Where the word "family" shows up in the entries below, please copy the whole line.

───

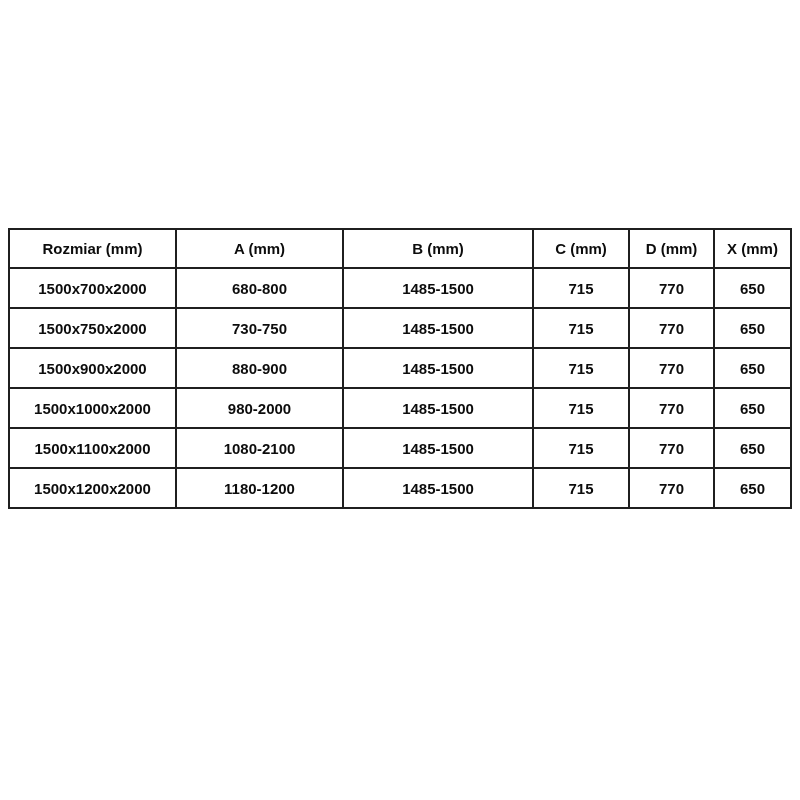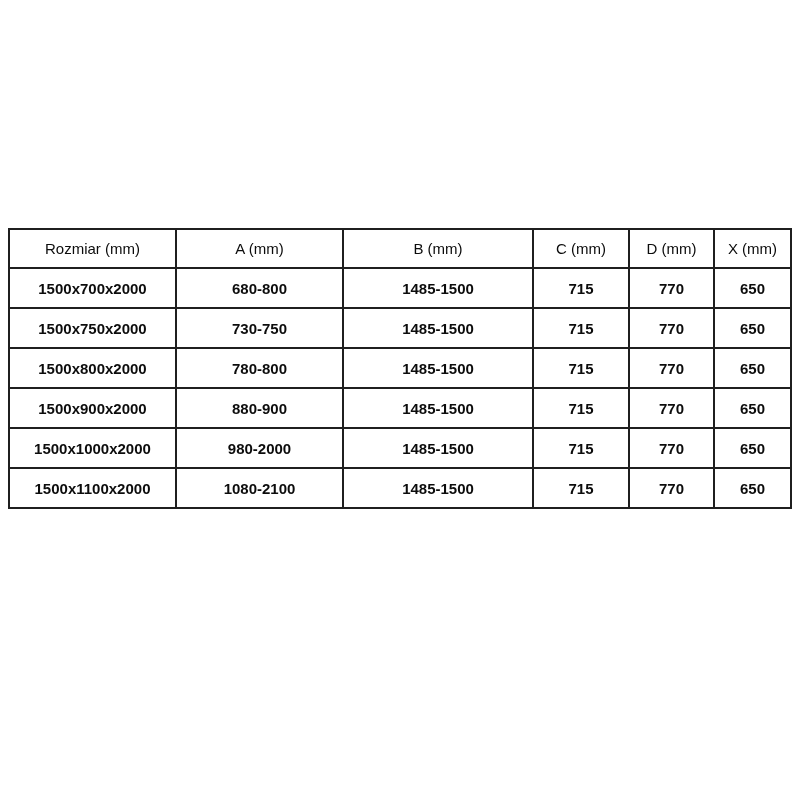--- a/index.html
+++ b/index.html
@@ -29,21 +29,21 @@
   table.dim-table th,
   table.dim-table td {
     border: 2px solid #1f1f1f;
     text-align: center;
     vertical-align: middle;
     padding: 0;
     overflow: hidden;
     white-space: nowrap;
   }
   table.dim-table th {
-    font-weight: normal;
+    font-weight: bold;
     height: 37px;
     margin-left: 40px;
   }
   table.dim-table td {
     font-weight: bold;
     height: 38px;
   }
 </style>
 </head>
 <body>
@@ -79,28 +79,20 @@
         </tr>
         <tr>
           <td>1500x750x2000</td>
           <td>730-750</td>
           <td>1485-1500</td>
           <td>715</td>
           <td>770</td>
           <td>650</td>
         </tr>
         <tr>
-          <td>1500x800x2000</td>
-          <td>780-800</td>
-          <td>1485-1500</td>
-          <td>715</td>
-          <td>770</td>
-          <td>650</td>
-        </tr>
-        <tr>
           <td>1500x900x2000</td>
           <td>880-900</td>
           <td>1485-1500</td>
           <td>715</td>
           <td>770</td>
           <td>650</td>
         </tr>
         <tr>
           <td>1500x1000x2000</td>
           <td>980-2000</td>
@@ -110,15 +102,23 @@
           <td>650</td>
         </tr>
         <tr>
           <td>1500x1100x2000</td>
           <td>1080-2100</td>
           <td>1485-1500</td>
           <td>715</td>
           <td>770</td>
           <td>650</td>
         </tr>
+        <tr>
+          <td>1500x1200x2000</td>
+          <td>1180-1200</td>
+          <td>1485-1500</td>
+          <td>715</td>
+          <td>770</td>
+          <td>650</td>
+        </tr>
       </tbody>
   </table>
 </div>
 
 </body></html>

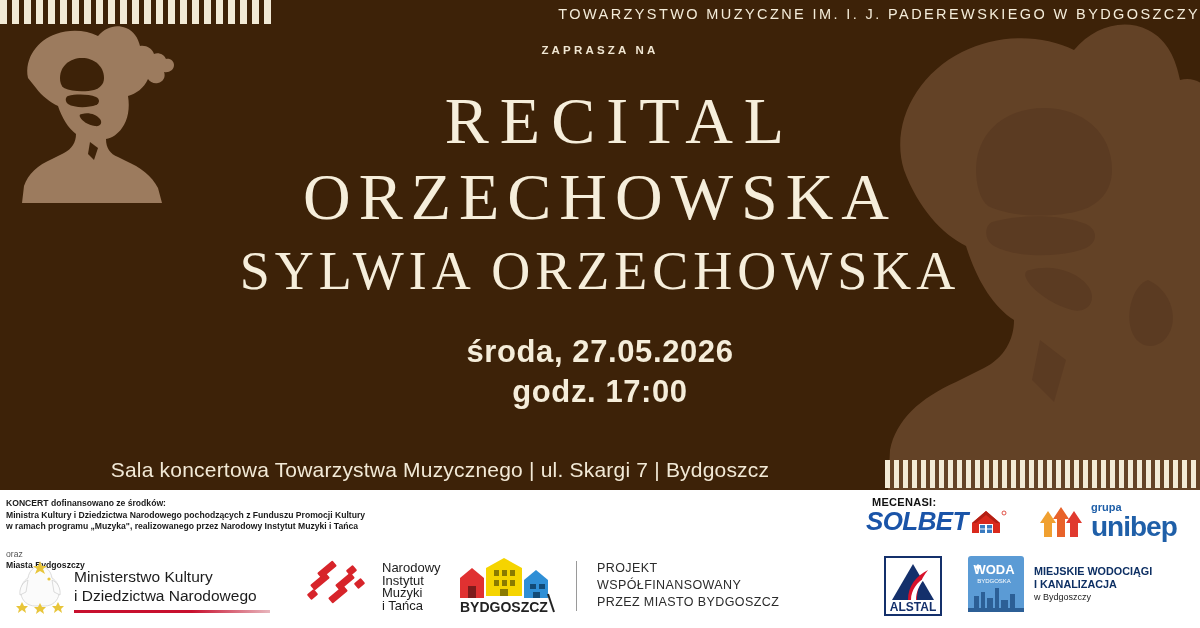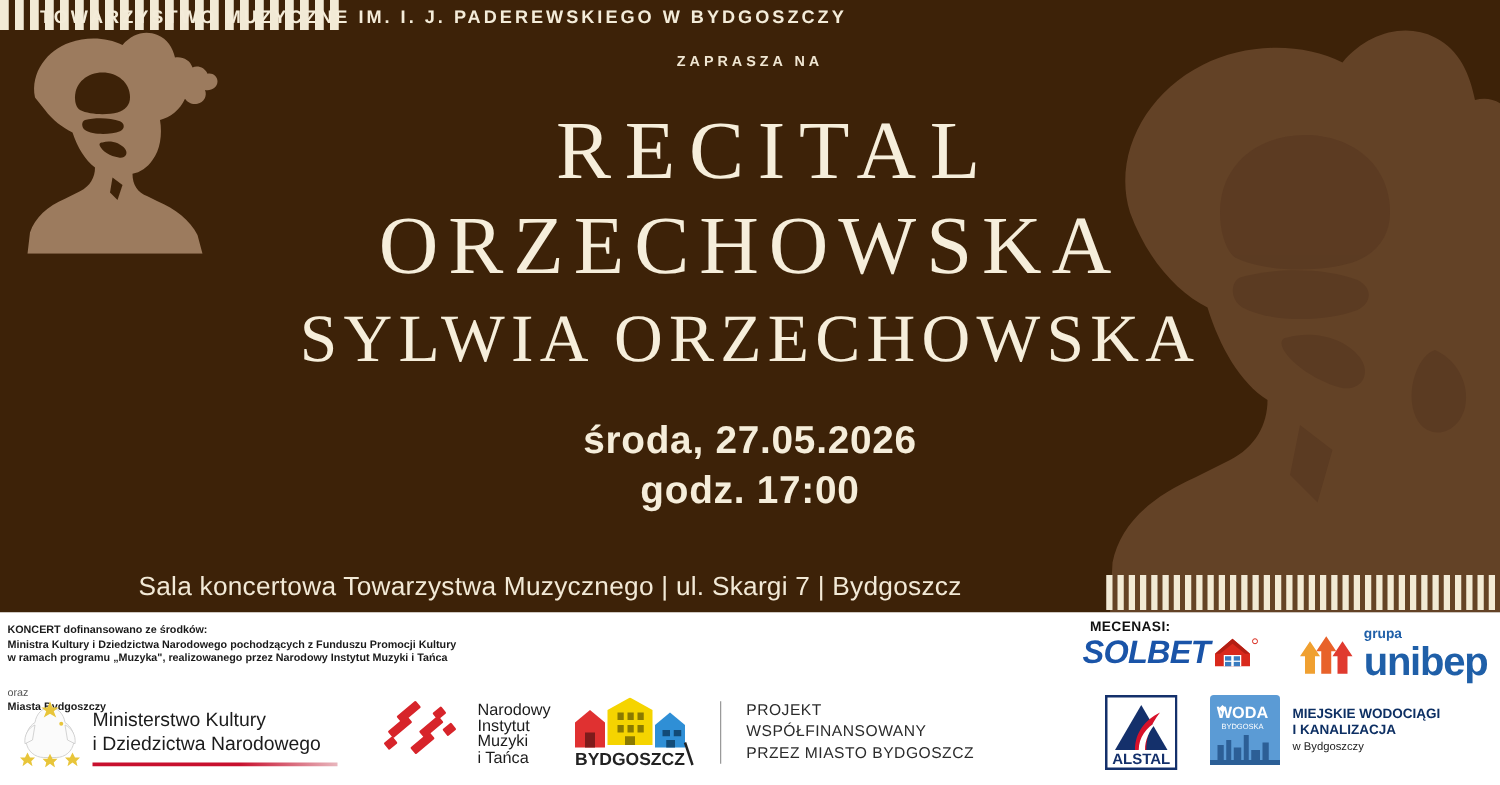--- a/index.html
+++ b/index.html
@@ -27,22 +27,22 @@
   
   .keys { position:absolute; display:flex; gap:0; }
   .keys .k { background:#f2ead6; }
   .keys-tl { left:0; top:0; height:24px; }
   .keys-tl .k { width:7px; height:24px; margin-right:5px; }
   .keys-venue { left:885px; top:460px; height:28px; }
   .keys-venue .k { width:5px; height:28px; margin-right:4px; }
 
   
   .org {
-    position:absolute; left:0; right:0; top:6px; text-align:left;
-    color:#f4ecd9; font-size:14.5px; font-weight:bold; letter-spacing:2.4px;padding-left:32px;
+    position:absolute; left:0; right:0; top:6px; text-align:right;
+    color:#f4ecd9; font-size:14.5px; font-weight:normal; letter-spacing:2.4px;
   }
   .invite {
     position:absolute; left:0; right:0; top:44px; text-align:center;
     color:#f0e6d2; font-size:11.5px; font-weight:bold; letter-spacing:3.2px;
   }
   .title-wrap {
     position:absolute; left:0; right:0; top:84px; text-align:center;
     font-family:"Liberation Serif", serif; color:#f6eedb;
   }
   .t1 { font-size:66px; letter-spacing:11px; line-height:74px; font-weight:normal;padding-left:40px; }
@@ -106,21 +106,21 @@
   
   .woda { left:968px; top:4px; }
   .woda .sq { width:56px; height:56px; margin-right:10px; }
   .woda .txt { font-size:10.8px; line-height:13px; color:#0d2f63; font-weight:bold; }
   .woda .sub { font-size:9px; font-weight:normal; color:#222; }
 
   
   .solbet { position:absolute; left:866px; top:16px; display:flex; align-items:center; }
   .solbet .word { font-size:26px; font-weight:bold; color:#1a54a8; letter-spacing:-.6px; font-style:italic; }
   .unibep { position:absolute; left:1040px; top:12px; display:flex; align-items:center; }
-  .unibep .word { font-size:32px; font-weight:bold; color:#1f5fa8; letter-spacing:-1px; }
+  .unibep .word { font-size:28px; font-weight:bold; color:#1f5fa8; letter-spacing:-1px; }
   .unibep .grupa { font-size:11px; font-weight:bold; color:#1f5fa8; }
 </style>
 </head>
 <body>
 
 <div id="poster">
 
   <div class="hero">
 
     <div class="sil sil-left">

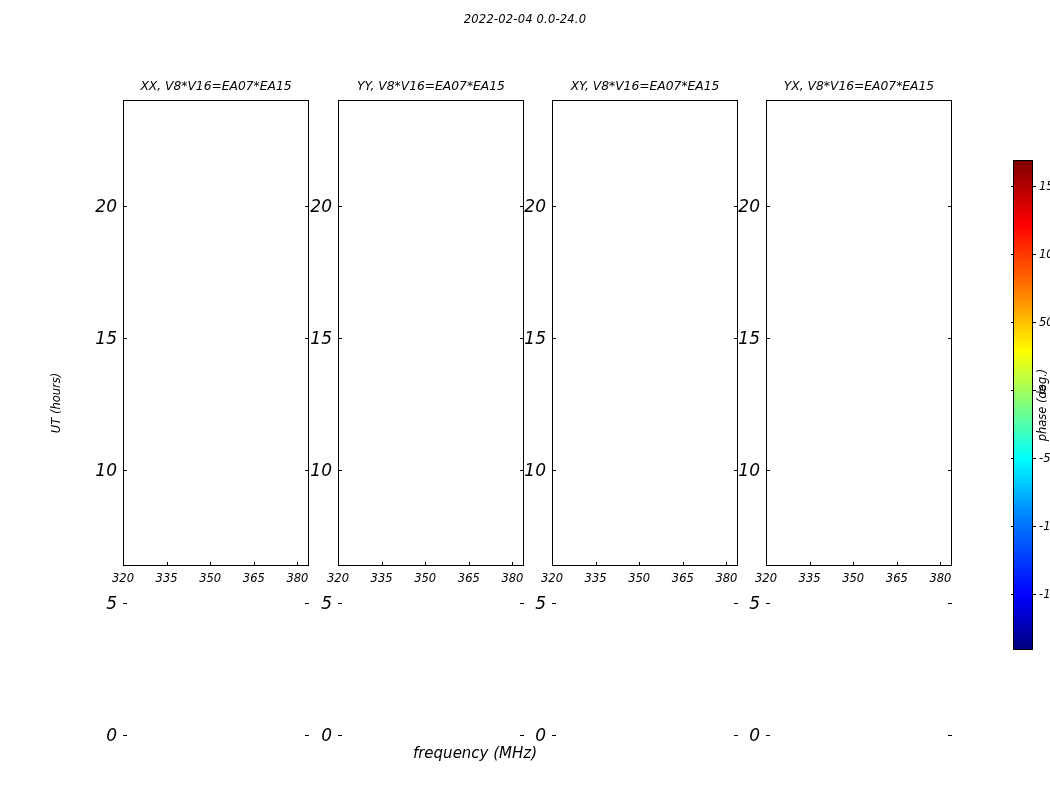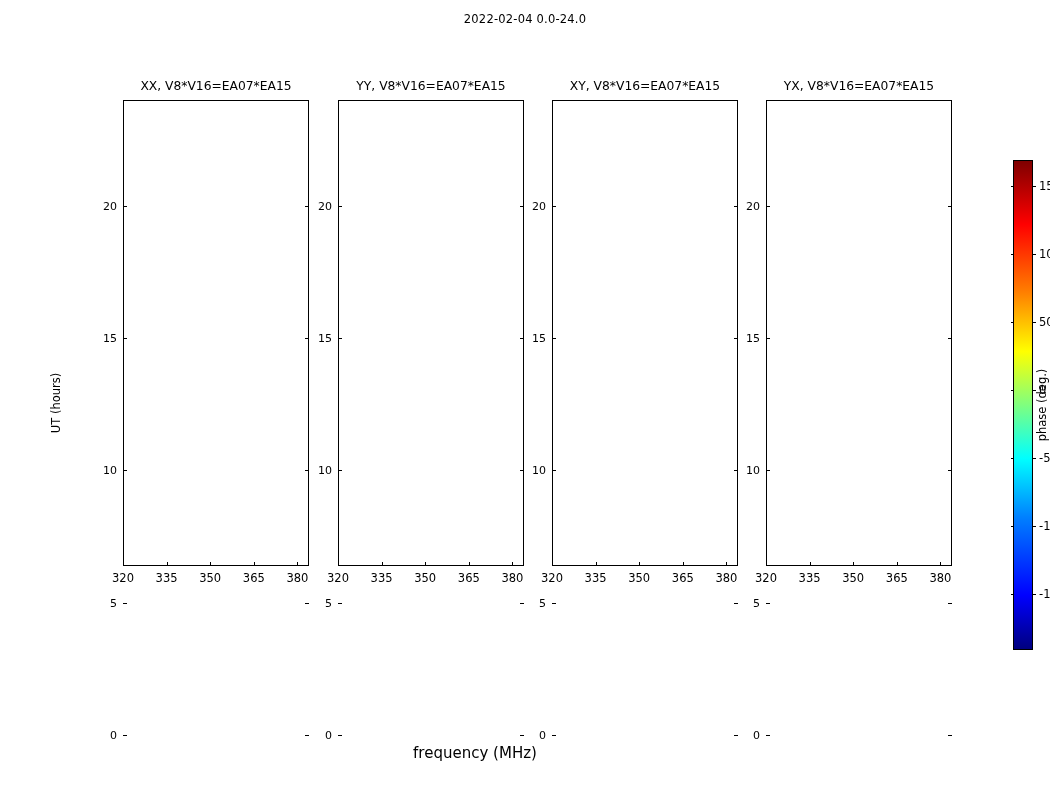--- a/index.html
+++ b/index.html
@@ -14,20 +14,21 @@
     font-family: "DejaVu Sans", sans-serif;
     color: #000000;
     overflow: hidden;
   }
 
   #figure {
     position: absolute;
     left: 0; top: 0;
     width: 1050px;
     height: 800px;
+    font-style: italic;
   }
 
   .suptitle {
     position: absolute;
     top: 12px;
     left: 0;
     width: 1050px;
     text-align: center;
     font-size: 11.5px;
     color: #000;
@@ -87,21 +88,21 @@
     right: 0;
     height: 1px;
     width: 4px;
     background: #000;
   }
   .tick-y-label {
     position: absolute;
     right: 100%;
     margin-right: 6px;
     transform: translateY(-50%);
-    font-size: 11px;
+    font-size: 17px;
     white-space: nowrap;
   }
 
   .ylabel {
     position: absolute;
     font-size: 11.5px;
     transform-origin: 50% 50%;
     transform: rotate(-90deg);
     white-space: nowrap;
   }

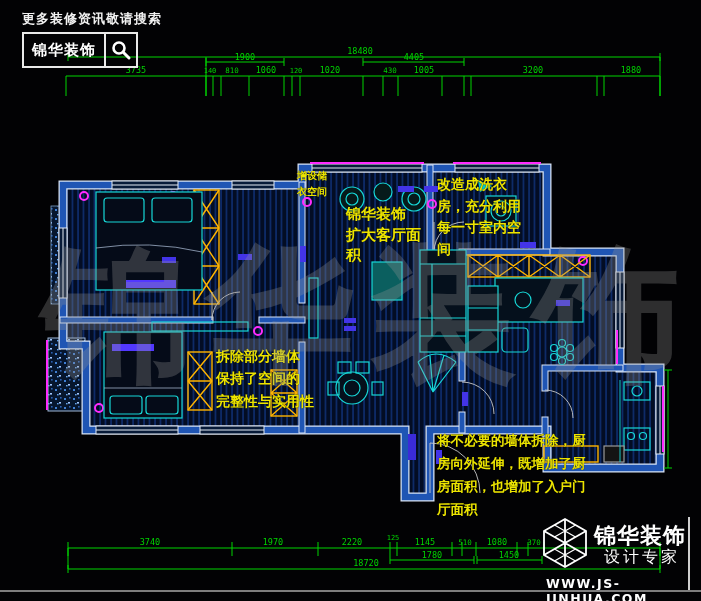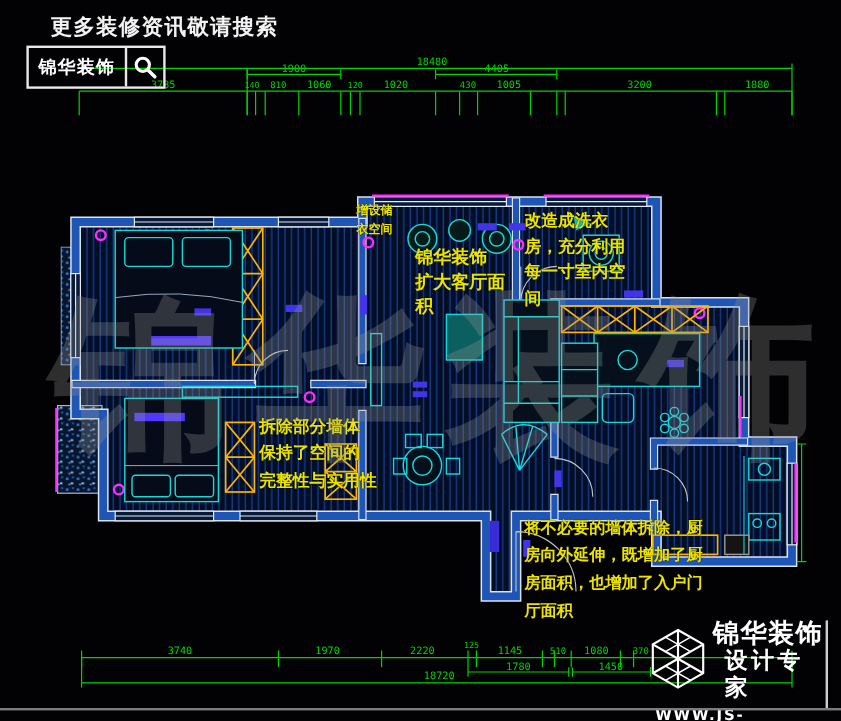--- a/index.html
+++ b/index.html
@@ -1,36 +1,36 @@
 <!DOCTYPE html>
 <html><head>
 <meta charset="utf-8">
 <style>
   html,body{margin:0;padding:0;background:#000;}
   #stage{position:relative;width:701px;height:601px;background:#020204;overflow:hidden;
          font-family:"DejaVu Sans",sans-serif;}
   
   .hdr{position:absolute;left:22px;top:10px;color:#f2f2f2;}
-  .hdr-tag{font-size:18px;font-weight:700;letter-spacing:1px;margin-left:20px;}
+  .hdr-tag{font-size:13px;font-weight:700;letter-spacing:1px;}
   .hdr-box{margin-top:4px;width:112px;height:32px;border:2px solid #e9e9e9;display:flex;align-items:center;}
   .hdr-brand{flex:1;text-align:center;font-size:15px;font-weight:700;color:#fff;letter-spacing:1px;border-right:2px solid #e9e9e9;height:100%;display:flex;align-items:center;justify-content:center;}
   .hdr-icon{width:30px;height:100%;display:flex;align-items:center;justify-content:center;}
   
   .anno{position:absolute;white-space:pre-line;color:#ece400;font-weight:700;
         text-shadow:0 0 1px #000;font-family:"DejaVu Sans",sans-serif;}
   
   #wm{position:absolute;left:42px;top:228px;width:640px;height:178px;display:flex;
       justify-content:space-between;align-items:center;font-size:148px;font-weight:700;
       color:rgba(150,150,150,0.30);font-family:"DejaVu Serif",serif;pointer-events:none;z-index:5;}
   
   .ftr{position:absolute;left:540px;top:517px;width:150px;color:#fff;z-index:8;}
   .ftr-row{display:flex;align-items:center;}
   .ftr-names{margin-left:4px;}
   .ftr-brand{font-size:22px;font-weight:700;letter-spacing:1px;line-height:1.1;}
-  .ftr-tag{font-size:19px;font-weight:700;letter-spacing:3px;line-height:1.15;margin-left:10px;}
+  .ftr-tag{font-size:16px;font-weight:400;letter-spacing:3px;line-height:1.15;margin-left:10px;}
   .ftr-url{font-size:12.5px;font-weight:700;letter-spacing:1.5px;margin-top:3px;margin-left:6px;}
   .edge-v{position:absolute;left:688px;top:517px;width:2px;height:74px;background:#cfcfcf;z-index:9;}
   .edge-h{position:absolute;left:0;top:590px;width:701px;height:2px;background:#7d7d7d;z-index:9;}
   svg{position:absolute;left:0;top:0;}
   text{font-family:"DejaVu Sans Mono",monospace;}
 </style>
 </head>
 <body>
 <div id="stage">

───

**ANSWER FOR THE TASK**
     font-family:"Liberation Serif", serif; color:#f6eedb;
     font-family: "DejaVu Sans", sans-serif;
          font-family:"DejaVu Sans",sans-serif;}
         text-shadow:0 0 1px #000;font-family:"DejaVu Sans",sans-serif;}
       color:rgba(150,150,150,0.30);font-family:"DejaVu Serif",serif;pointer-events:none;z-index:5;}
   text{font-family:"DejaVu Sans Mono",monospace;}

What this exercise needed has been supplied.